Your instructions = Only these lines of the data below are wanted: the one with "M2153 322V329L2183 328", the one with "<!-- tertiary -->", and any lines between them, each repeated exactly.

┌────────

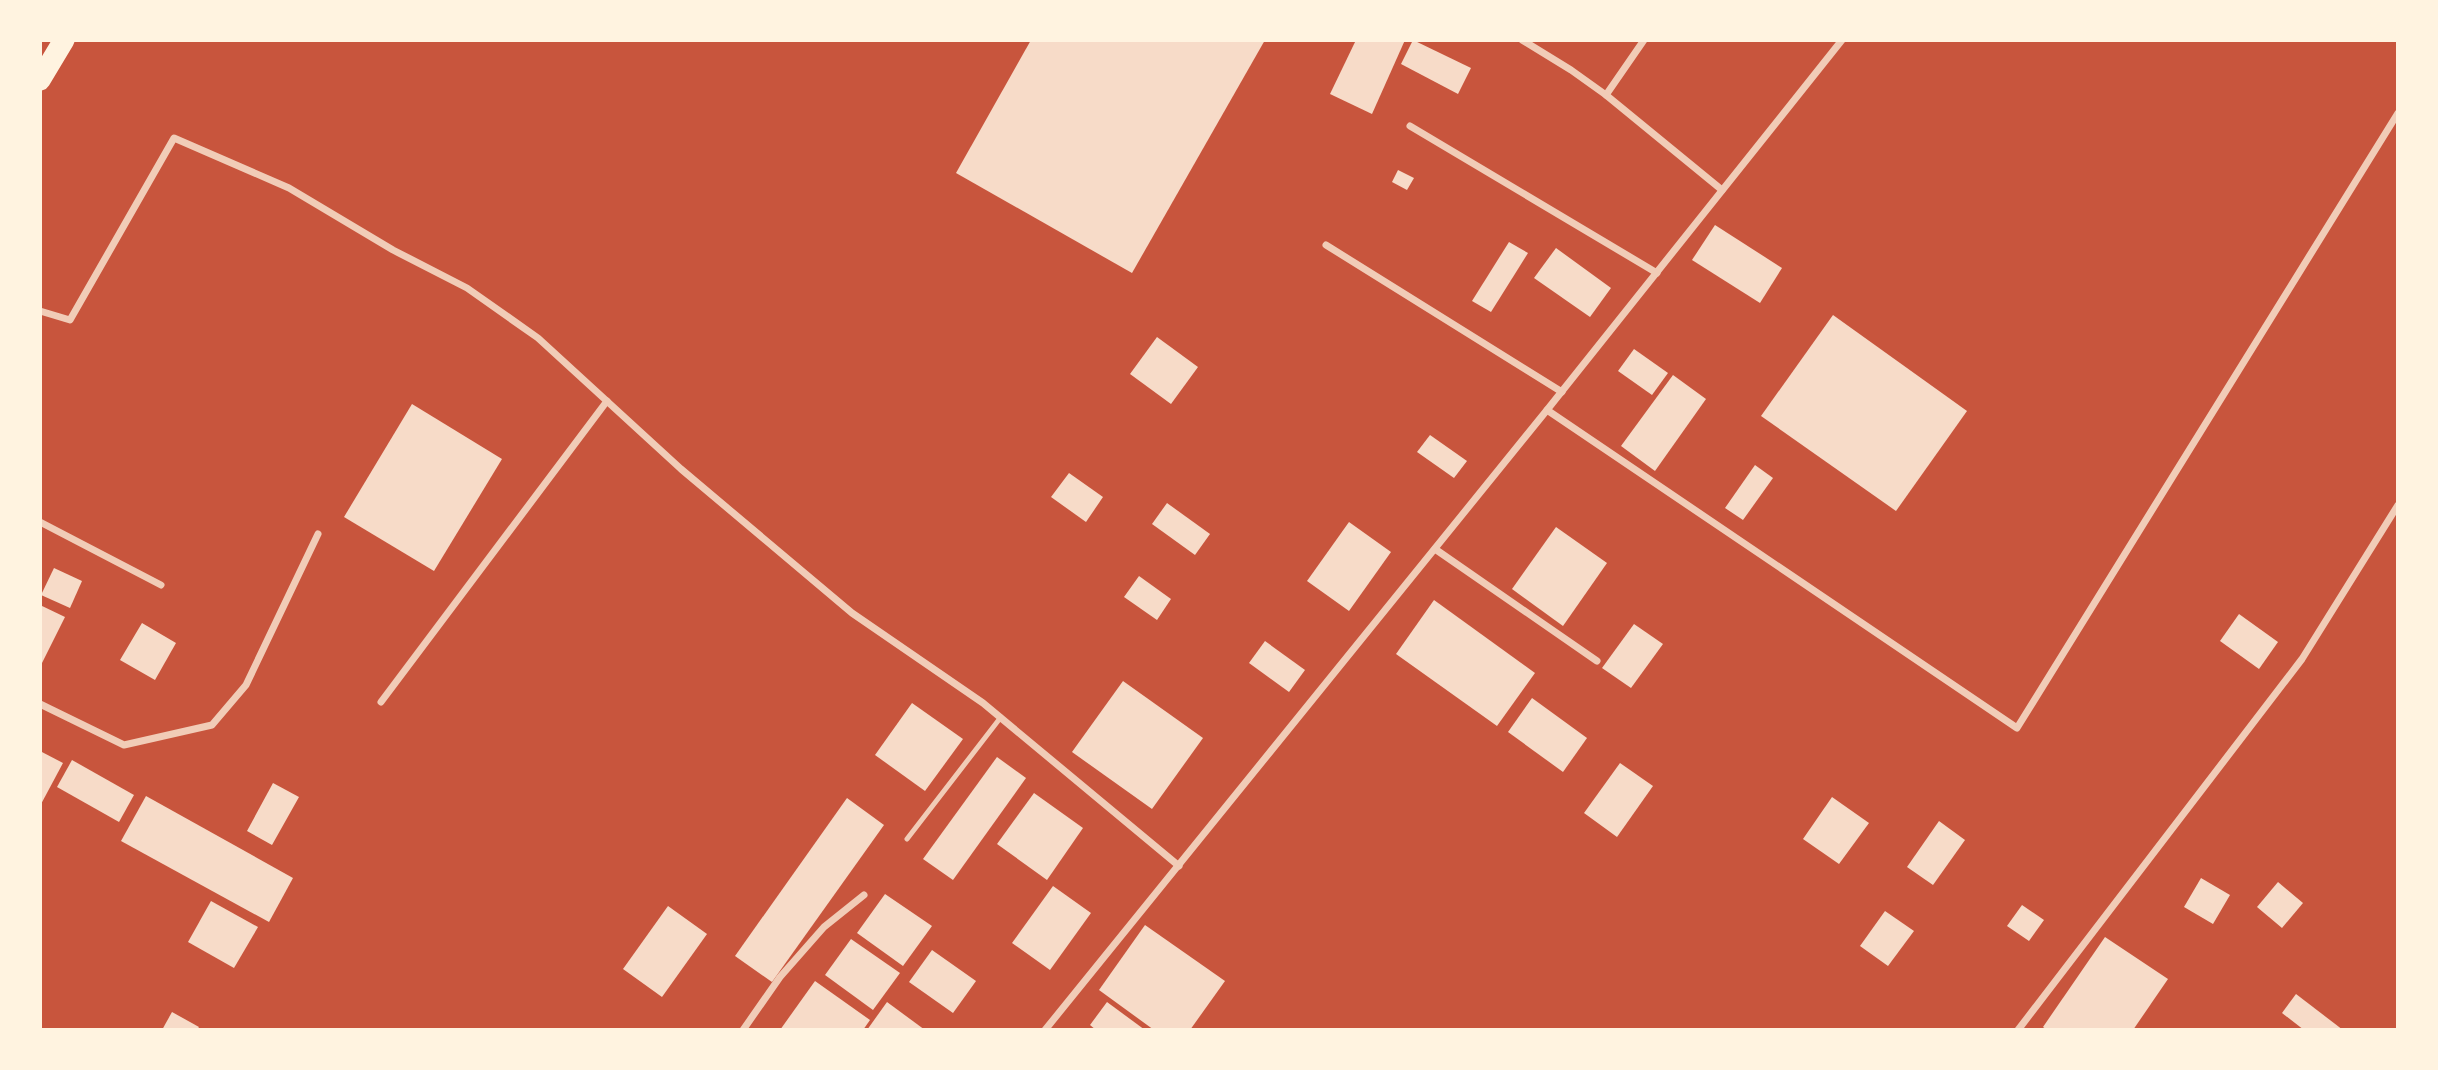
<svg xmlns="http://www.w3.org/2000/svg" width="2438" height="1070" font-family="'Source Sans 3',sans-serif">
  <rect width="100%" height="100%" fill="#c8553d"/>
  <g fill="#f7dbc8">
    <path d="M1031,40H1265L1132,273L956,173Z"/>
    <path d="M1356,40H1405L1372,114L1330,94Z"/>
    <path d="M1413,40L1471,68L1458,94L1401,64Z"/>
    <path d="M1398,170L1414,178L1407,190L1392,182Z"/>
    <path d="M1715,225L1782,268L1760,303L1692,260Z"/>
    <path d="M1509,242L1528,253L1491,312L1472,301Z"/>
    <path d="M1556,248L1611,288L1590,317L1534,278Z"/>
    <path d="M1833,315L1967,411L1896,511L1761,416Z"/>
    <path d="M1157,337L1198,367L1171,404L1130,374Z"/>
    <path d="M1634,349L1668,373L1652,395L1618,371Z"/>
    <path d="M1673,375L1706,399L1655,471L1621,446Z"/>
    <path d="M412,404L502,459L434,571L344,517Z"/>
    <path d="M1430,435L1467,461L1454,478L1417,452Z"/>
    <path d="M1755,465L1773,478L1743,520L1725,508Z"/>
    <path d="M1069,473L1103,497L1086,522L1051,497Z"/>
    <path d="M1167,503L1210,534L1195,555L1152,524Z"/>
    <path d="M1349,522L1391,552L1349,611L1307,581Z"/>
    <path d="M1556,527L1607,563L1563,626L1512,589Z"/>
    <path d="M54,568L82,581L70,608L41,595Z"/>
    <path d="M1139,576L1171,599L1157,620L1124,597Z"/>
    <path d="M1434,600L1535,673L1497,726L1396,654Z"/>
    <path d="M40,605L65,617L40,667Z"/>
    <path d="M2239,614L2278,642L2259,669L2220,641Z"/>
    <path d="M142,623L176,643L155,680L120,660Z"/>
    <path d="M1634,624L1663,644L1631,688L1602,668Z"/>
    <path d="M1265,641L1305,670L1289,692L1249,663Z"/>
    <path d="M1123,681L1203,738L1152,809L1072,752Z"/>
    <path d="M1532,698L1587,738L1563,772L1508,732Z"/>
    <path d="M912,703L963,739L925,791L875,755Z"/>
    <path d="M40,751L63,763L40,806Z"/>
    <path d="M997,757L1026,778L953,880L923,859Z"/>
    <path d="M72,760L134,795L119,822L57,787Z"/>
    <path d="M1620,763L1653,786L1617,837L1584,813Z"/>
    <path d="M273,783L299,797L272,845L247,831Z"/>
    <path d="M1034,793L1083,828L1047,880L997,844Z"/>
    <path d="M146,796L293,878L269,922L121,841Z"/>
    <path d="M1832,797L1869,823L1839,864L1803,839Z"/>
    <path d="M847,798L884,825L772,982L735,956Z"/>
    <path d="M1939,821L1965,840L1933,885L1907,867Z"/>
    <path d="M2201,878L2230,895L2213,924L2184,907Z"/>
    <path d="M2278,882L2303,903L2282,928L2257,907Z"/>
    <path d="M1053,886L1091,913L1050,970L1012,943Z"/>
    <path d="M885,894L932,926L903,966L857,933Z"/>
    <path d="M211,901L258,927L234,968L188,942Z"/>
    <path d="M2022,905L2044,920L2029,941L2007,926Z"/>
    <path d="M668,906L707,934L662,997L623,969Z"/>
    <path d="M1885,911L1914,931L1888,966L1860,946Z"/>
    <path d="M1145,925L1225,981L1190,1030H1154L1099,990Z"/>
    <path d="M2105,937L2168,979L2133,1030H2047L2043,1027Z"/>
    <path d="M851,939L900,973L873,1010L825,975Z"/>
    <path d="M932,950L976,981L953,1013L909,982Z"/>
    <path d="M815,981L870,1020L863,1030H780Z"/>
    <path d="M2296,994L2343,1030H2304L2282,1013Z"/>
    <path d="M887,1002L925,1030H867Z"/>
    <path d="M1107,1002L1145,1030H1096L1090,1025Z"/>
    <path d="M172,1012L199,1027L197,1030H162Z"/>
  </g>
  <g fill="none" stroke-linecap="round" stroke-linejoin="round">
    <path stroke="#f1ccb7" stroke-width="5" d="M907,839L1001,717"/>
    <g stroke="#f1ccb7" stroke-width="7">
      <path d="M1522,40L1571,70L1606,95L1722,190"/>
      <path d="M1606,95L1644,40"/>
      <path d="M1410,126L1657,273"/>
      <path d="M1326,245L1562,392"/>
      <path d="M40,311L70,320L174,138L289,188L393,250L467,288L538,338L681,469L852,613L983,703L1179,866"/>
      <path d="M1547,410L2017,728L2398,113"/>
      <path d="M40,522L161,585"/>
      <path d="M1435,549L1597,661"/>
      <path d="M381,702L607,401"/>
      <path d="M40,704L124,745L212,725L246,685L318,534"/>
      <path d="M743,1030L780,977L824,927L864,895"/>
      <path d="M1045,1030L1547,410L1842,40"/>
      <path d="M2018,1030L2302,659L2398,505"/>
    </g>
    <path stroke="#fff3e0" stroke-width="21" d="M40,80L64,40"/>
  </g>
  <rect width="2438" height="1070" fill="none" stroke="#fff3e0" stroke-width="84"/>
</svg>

└────────
┌────────

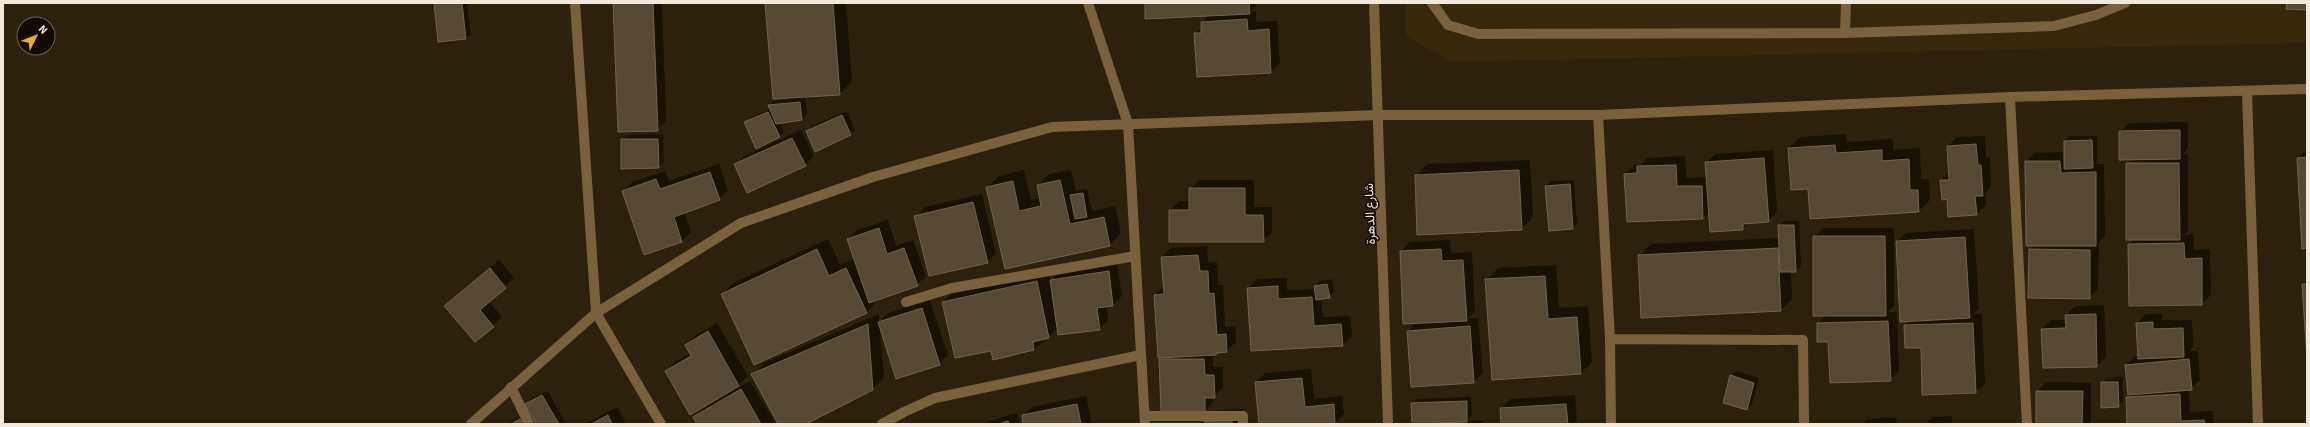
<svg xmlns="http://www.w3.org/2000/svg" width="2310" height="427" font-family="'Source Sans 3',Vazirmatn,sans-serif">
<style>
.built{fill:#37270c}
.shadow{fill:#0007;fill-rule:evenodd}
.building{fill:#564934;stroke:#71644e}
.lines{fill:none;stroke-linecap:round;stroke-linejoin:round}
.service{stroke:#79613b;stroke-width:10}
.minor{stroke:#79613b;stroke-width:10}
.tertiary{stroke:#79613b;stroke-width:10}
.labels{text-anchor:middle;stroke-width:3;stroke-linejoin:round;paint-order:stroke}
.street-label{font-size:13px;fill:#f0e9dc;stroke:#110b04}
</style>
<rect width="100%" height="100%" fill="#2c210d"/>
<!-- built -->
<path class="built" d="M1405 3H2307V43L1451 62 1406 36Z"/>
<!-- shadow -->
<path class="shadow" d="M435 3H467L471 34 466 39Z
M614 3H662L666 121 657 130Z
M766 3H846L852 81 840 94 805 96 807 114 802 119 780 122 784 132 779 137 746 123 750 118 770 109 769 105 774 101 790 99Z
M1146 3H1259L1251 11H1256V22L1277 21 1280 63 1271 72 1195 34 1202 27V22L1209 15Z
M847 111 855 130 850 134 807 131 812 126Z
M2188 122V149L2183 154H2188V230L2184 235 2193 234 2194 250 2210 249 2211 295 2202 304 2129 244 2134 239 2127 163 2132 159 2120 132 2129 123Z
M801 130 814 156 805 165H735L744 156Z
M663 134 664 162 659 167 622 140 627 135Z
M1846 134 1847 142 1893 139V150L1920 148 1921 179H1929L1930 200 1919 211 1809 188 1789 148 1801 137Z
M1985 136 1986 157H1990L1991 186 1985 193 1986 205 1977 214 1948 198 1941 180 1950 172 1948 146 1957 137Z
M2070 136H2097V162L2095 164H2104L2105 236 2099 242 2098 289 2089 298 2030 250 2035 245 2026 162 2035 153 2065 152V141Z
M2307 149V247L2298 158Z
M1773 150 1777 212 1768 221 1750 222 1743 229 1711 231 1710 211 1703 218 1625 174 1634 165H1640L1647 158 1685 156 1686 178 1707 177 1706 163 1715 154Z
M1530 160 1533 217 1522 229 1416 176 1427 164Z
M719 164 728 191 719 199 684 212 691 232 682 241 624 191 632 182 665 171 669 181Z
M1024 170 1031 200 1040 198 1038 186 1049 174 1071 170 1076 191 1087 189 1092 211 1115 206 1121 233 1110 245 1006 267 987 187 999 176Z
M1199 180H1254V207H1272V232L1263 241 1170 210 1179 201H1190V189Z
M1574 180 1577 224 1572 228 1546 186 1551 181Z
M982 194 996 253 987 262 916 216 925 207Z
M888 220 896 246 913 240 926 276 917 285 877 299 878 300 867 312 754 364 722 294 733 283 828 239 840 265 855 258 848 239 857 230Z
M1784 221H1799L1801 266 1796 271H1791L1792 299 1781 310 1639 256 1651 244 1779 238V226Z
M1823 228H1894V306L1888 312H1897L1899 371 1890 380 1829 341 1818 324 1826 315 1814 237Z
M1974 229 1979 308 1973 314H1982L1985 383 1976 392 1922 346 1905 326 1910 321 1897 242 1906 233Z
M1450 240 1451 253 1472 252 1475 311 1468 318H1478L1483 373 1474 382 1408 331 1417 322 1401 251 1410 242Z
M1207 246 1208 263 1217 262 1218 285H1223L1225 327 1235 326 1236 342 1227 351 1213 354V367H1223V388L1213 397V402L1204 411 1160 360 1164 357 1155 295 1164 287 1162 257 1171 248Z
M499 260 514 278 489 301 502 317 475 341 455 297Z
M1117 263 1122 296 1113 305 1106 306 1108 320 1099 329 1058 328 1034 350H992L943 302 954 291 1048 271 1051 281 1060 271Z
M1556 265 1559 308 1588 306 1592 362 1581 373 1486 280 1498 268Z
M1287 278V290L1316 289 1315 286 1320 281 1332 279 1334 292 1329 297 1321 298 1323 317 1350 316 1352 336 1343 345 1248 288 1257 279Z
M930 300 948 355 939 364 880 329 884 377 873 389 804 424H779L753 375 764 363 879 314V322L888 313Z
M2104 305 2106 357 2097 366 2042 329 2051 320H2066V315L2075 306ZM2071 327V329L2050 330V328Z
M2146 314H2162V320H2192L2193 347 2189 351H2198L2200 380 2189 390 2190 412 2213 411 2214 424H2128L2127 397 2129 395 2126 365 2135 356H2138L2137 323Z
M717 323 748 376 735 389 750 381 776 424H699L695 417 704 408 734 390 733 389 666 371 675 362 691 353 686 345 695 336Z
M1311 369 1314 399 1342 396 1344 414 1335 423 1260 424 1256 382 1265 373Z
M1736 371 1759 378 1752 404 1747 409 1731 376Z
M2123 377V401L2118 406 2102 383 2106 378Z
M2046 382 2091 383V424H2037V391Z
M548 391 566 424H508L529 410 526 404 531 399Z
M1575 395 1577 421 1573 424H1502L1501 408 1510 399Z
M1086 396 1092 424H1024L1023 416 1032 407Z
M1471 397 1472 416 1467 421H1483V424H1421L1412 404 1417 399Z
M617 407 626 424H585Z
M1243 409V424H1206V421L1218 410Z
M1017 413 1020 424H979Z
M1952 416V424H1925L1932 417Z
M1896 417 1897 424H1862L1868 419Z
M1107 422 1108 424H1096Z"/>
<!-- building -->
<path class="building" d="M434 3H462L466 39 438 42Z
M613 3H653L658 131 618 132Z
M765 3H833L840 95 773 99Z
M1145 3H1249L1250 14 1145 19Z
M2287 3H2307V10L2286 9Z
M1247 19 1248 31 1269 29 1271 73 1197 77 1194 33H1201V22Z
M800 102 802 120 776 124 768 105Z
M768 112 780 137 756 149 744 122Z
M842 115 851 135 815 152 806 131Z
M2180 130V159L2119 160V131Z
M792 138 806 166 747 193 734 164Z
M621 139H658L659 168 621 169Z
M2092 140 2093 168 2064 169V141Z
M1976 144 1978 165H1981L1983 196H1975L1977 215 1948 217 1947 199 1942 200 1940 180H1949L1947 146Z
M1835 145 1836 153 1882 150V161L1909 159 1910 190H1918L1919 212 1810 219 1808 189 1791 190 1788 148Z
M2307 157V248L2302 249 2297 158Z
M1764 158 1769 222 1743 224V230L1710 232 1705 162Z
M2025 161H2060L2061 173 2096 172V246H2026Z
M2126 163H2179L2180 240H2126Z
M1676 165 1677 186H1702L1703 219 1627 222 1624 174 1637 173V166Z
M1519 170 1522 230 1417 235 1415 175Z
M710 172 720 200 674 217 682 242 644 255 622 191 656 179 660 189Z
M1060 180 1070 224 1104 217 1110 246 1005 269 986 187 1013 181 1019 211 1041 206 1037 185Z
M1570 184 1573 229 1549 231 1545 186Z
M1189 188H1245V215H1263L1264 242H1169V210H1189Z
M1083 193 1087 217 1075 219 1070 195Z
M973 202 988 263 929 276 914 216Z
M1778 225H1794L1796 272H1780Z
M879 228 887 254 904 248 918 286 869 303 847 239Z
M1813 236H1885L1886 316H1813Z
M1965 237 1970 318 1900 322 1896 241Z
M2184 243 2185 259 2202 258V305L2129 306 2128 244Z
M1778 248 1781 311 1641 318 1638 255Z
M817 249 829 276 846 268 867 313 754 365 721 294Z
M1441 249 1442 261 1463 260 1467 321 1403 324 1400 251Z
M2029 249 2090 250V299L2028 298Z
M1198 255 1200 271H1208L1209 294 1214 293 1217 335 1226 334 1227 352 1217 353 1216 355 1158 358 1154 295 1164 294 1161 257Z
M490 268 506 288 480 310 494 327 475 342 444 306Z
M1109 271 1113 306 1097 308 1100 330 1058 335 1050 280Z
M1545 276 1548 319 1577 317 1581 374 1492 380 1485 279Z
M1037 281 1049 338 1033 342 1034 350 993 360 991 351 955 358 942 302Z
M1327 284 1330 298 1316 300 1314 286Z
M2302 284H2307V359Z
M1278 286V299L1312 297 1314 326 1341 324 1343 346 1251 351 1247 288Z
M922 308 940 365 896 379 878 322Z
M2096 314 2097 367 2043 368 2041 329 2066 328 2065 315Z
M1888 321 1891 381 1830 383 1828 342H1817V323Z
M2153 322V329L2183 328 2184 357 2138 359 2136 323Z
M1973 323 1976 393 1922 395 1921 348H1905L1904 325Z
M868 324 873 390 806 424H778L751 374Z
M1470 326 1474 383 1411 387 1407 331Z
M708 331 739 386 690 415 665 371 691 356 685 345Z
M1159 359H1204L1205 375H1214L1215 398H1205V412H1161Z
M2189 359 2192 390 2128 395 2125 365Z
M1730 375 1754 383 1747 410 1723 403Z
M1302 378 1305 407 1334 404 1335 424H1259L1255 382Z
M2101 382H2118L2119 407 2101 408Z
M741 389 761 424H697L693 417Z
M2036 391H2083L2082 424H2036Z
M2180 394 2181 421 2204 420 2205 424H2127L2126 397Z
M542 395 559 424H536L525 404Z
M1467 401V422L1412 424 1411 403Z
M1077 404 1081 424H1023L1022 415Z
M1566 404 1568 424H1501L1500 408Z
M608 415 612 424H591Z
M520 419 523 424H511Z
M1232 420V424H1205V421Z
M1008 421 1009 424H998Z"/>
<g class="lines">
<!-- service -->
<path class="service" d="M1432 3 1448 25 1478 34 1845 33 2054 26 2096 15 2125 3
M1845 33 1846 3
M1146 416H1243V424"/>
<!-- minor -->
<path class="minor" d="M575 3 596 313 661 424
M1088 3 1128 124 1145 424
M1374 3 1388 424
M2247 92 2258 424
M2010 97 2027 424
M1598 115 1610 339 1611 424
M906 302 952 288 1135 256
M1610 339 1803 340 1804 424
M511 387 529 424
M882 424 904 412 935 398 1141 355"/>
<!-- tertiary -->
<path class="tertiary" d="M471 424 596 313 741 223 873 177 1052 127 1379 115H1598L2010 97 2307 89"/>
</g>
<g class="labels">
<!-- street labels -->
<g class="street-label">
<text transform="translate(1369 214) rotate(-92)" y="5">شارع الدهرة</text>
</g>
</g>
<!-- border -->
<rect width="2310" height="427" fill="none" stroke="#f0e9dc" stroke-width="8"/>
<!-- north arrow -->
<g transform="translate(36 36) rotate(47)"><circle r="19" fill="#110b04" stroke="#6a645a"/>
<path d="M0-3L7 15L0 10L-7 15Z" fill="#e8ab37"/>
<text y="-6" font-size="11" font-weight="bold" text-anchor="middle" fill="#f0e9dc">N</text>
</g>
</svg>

└────────

Your response =
M2153 322V329L2183 328 2184 357 2138 359 2136 323Z
M1973 323 1976 393 1922 395 1921 348H1905L1904 325Z
M868 324 873 390 806 424H778L751 374Z
M1470 326 1474 383 1411 387 1407 331Z
M708 331 739 386 690 415 665 371 691 356 685 345Z
M1159 359H1204L1205 375H1214L1215 398H1205V412H1161Z
M2189 359 2192 390 2128 395 2125 365Z
M1730 375 1754 383 1747 410 1723 403Z
M1302 378 1305 407 1334 404 1335 424H1259L1255 382Z
M2101 382H2118L2119 407 2101 408Z
M741 389 761 424H697L693 417Z
M2036 391H2083L2082 424H2036Z
M2180 394 2181 421 2204 420 2205 424H2127L2126 397Z
M542 395 559 424H536L525 404Z
M1467 401V422L1412 424 1411 403Z
M1077 404 1081 424H1023L1022 415Z
M1566 404 1568 424H1501L1500 408Z
M608 415 612 424H591Z
M520 419 523 424H511Z
M1232 420V424H1205V421Z
M1008 421 1009 424H998Z"/>
<g class="lines">
<!-- service -->
<path class="service" d="M1432 3 1448 25 1478 34 1845 33 2054 26 2096 15 2125 3
M1845 33 1846 3
M1146 416H1243V424"/>
<!-- minor -->
<path class="minor" d="M575 3 596 313 661 424
M1088 3 1128 124 1145 424
M1374 3 1388 424
M2247 92 2258 424
M2010 97 2027 424
M1598 115 1610 339 1611 424
M906 302 952 288 1135 256
M1610 339 1803 340 1804 424
M511 387 529 424
M882 424 904 412 935 398 1141 355"/>
<!-- tertiary -->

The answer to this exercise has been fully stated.